------ THE DATA ------
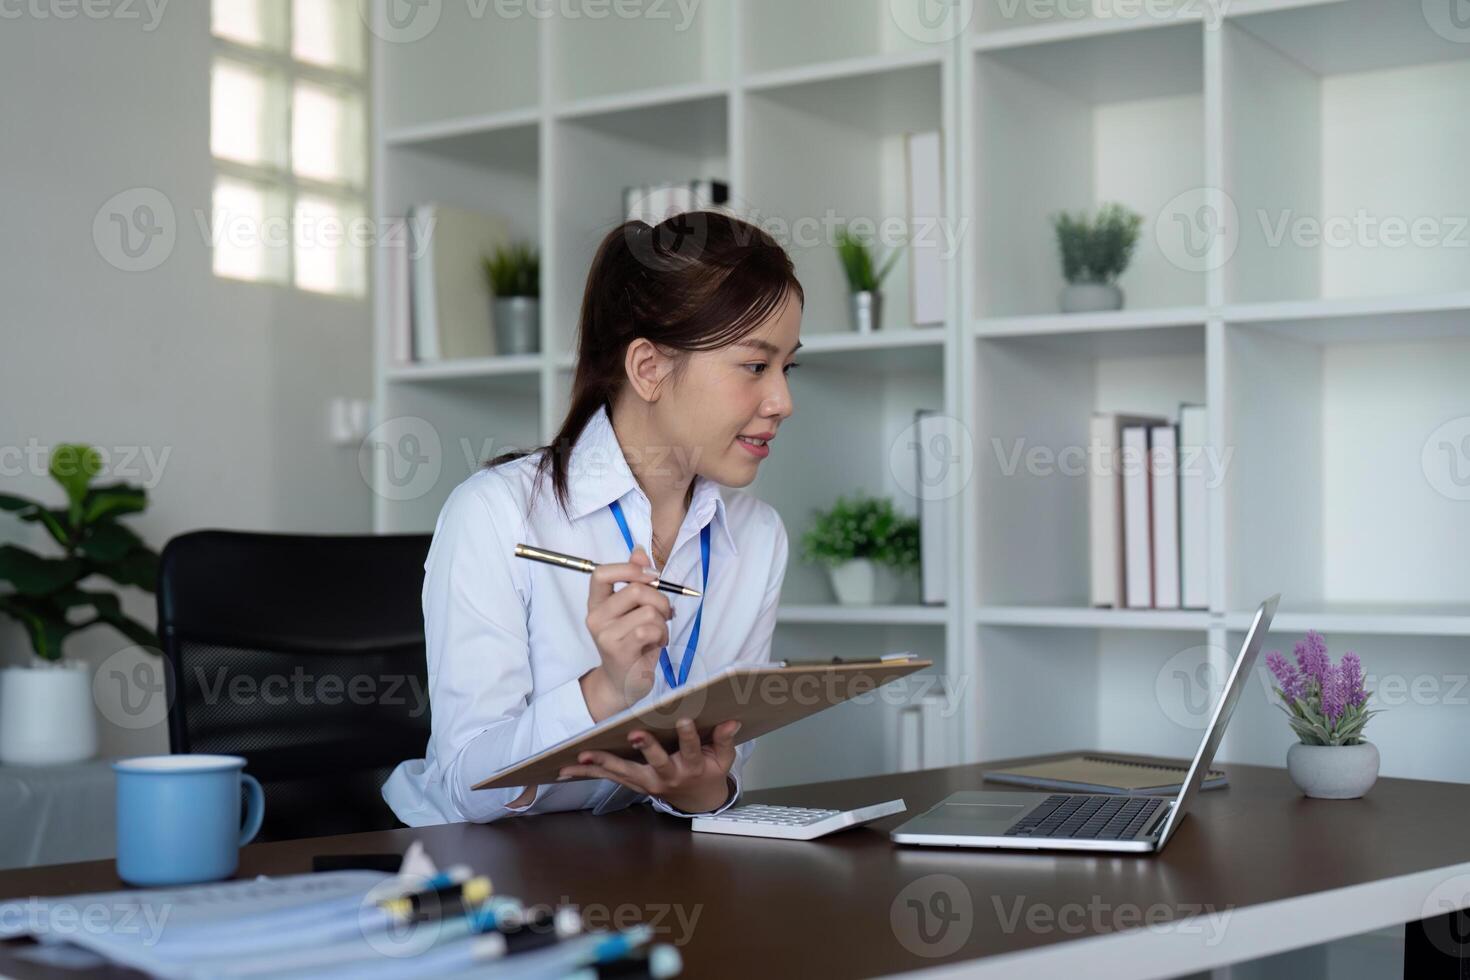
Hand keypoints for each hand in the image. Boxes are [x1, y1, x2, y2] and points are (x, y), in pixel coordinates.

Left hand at [557, 718, 739, 813]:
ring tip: (581, 756)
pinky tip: (566, 769)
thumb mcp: (723, 759)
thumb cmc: (709, 772)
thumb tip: (731, 722)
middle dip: (645, 749)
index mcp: (691, 767)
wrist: (697, 799)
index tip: (685, 720)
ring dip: (602, 764)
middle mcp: (668, 776)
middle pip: (655, 763)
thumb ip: (724, 740)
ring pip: (624, 773)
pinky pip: (609, 778)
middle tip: (635, 735)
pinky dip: (588, 773)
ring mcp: (648, 782)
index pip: (691, 749)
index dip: (688, 736)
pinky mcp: (633, 784)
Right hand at [581, 544, 674, 719]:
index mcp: (597, 603)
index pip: (601, 573)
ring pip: (649, 611)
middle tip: (665, 613)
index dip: (629, 568)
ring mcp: (605, 634)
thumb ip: (635, 580)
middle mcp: (595, 617)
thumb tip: (639, 550)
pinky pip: (650, 630)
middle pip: (636, 590)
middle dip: (661, 599)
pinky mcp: (618, 650)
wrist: (624, 682)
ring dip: (663, 622)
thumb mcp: (634, 609)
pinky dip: (662, 635)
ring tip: (658, 633)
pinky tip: (657, 644)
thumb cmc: (633, 643)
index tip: (651, 576)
------
■ PROBLEM TO SOLVE
Within the entries, count the lines that contain the word "thumb". Give that number and no more.

■ EXERCISE RESPONSE
8